### What to work on:
1. Which three films does the review of The Nines name as John August's screenplays for Tim Burton?
2. In the review of The Nines, how does the passage from "Lying somewhere in" up to and including "offer them succour." read when "television" is replaced with "TV"?

Three actors play three characters (Ryan Reynolds as Gary/Gavin/Gabriel, Hope Davis as Sarah/Susan/Sierra, and Melissa McCarthy as Margaret/Melissa/Mary with Elle Fanning, younger sister of Dakota and already a seasoned performer, as Noelle). in this convoluted, opaque but intriguing directorial debut by screenwriter John August whose notable credits include Go, and for Tim Burton  Big Fish, Charlie And The Chocolate Factory and Corpse Bride as well as a couple of Charlie’s Angels movies

Lying somewhere in the hinterland beyond Twilight Zone and a Charlie Kaufman film, The Nines relates three loosely connected stories which exist in parallel, intersect slightly but intentionally do not coalesce into a unified narrative. Well not one that most audience would count as such. The thematic result may be described as the vulnerability of subjective consciousness …or something like that -  as we follows the trials of, variously, a celebrity television actor, a television writer/producer and lastly, a video game designer in differing kinds of meltdown as their worlds come unstuck under bizarre,sanity-challenging circumstances and two very different women offer them succour.

Drawing on his own in-part autobiographical script, August shows himself to be a capable director whilst the cast of what is largely a three-hander are all on the money with Davis the strongest of the three in differentiating her characters (which is not to say that Fanning isn't as good as her adult co-players just that she gets less screen time). Is there more here than meets the eye? It is almost impossible to say and that is many ways one of the film’s strengths – there is plenty here for audience interpretation.  If you like cinema that leaves you with more questions than answers this should be high on your to-see list.

Stored data entries
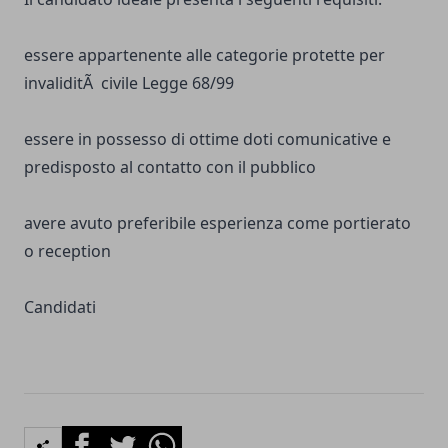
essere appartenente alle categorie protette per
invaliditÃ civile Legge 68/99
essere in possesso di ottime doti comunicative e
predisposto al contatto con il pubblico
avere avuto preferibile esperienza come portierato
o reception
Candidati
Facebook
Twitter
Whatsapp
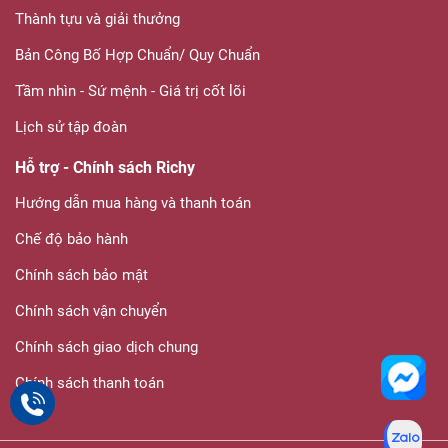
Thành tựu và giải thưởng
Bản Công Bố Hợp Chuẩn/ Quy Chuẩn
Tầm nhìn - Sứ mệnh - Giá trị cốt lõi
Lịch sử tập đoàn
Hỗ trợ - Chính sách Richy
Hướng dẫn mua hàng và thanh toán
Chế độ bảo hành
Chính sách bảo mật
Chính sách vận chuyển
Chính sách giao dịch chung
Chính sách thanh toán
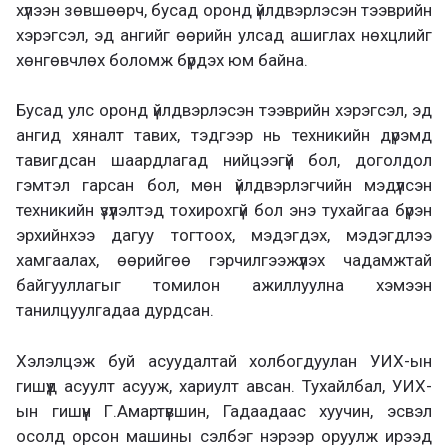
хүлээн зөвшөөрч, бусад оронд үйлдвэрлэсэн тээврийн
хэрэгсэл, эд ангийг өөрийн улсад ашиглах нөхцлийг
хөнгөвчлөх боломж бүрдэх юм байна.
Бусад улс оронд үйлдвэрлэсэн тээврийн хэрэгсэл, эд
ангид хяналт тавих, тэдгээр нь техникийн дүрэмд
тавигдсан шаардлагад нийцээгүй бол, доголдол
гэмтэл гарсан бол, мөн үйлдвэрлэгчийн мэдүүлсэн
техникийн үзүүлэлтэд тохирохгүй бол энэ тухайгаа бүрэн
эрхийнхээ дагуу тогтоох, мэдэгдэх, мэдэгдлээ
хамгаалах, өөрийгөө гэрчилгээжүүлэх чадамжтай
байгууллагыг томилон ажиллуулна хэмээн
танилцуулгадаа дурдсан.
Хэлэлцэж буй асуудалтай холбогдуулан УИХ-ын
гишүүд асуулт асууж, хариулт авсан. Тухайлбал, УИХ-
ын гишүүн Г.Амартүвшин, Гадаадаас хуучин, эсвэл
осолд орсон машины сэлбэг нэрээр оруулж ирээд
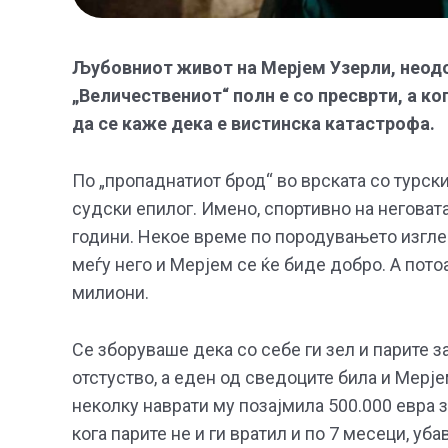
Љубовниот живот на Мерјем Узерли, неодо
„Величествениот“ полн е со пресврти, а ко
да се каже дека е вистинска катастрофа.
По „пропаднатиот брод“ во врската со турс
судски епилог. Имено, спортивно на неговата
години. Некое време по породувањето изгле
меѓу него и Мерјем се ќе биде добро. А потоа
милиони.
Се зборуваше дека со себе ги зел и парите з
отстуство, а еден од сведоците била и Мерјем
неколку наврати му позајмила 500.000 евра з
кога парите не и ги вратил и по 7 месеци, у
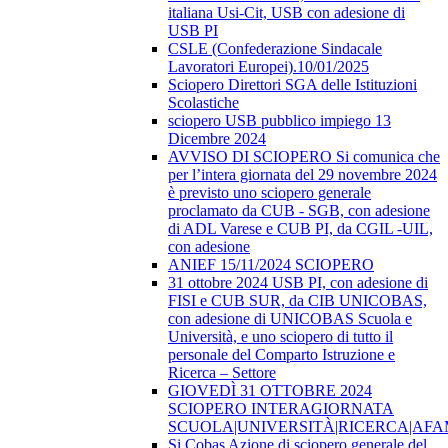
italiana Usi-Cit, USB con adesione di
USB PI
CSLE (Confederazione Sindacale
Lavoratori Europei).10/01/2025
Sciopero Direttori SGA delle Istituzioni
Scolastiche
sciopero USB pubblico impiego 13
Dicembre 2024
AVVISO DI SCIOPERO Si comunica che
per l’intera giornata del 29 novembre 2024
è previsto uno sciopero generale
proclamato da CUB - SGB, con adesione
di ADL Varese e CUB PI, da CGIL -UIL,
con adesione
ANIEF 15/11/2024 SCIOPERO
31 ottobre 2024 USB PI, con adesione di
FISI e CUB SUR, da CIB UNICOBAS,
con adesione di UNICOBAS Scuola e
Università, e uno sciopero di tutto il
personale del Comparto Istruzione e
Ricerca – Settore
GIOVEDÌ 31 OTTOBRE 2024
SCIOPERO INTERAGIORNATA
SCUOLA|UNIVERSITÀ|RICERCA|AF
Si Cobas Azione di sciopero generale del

### Responses per task:
1. Big Fish, Charlie And The Chocolate Factory, Corpse Bride

2.
Lying somewhere in the hinterland beyond Twilight Zone and a Charlie Kaufman film, The Nines relates three loosely connected stories which exist in parallel, intersect slightly but intentionally do not coalesce into a unified narrative. Well not one that most audience would count as such. The thematic result may be described as the vulnerability of subjective consciousness …or something like that -  as we follows the trials of, variously, a celebrity TV actor, a TV writer/producer and lastly, a video game designer in differing kinds of meltdown as their worlds come unstuck under bizarre,sanity-challenging circumstances and two very different women offer them succour.